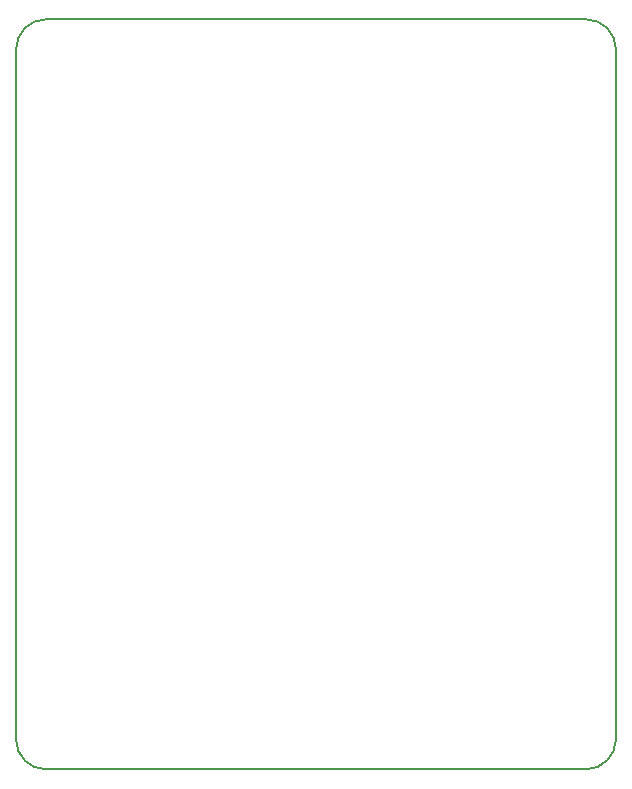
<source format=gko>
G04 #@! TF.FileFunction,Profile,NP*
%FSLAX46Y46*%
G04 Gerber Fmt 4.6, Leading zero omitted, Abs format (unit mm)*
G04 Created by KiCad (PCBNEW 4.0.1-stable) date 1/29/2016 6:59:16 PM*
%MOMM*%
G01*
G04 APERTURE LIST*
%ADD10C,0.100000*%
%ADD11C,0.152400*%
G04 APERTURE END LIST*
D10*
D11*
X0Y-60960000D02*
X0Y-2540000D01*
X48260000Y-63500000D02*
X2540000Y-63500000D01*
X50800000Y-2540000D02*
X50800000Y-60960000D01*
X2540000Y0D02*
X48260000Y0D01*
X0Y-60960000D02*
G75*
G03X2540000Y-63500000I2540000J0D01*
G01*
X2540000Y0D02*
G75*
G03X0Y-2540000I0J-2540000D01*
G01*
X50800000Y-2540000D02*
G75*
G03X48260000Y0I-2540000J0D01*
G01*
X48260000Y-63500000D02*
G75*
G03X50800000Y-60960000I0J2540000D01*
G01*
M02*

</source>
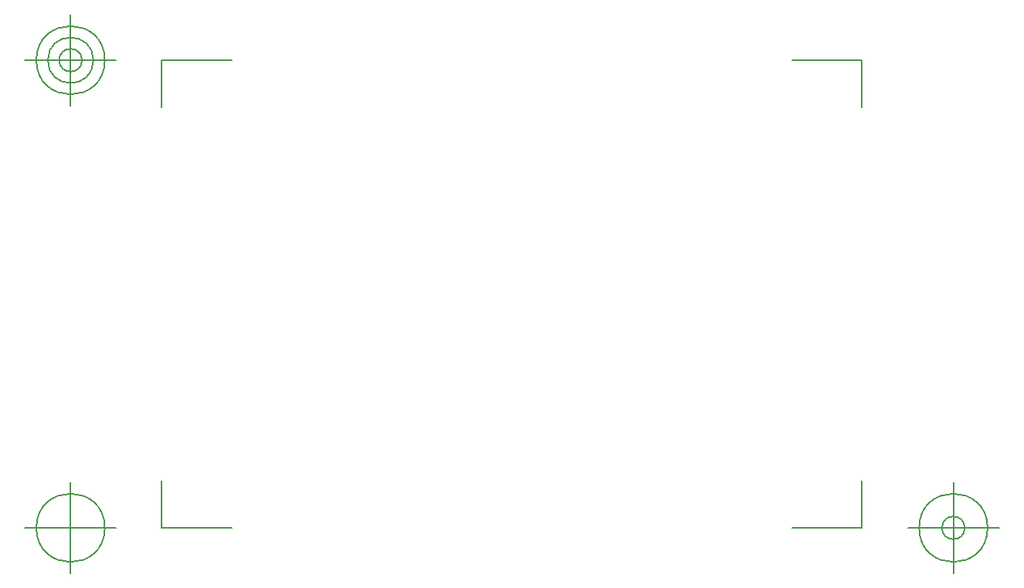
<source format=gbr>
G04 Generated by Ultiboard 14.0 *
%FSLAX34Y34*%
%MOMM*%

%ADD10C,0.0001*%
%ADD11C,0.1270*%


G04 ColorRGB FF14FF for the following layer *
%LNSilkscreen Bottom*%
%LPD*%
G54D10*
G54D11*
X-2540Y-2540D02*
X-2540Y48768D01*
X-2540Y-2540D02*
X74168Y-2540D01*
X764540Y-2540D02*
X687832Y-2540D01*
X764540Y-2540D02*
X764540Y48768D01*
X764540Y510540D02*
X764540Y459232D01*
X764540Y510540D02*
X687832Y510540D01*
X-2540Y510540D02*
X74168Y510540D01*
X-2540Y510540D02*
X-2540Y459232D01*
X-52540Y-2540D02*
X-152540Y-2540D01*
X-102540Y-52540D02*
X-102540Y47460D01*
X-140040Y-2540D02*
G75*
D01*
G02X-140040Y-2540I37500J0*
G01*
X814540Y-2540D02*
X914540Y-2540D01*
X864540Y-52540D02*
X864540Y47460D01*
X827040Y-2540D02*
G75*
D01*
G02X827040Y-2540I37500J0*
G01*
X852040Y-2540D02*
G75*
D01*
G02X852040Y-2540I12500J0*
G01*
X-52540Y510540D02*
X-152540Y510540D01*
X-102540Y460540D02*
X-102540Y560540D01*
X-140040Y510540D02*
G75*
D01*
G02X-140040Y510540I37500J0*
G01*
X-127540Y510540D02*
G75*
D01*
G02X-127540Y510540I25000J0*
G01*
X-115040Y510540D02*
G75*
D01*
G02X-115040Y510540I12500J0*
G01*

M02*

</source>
■ ■ ■ ■
### [What you will do]
Output an exact copy of the material, with the pictures removed.

### [Your solution]
<source format=gko>
G04 #@! TF.FileFunction,Profile,NP*
%FSLAX46Y46*%
G04 Gerber Fmt 4.6, Leading zero omitted, Abs format (unit mm)*
G04 Created by KiCad (PCBNEW 4.0.1-stable) date 1/29/2016 6:59:16 PM*
%MOMM*%
G01*
G04 APERTURE LIST*
%ADD10C,0.100000*%
%ADD11C,0.152400*%
G04 APERTURE END LIST*
D10*
D11*
X0Y-60960000D02*
X0Y-2540000D01*
X48260000Y-63500000D02*
X2540000Y-63500000D01*
X50800000Y-2540000D02*
X50800000Y-60960000D01*
X2540000Y0D02*
X48260000Y0D01*
X0Y-60960000D02*
G75*
G03X2540000Y-63500000I2540000J0D01*
G01*
X2540000Y0D02*
G75*
G03X0Y-2540000I0J-2540000D01*
G01*
X50800000Y-2540000D02*
G75*
G03X48260000Y0I-2540000J0D01*
G01*
X48260000Y-63500000D02*
G75*
G03X50800000Y-60960000I0J2540000D01*
G01*
M02*

</source>
<source format=gbr>
G04 Generated by Ultiboard 14.0 *
%FSLAX34Y34*%
%MOMM*%

%ADD10C,0.0001*%
%ADD11C,0.1270*%


G04 ColorRGB FF14FF for the following layer *
%LNSilkscreen Bottom*%
%LPD*%
G54D10*
G54D11*
X-2540Y-2540D02*
X-2540Y48768D01*
X-2540Y-2540D02*
X74168Y-2540D01*
X764540Y-2540D02*
X687832Y-2540D01*
X764540Y-2540D02*
X764540Y48768D01*
X764540Y510540D02*
X764540Y459232D01*
X764540Y510540D02*
X687832Y510540D01*
X-2540Y510540D02*
X74168Y510540D01*
X-2540Y510540D02*
X-2540Y459232D01*
X-52540Y-2540D02*
X-152540Y-2540D01*
X-102540Y-52540D02*
X-102540Y47460D01*
X-140040Y-2540D02*
G75*
D01*
G02X-140040Y-2540I37500J0*
G01*
X814540Y-2540D02*
X914540Y-2540D01*
X864540Y-52540D02*
X864540Y47460D01*
X827040Y-2540D02*
G75*
D01*
G02X827040Y-2540I37500J0*
G01*
X852040Y-2540D02*
G75*
D01*
G02X852040Y-2540I12500J0*
G01*
X-52540Y510540D02*
X-152540Y510540D01*
X-102540Y460540D02*
X-102540Y560540D01*
X-140040Y510540D02*
G75*
D01*
G02X-140040Y510540I37500J0*
G01*
X-127540Y510540D02*
G75*
D01*
G02X-127540Y510540I25000J0*
G01*
X-115040Y510540D02*
G75*
D01*
G02X-115040Y510540I12500J0*
G01*

M02*

</source>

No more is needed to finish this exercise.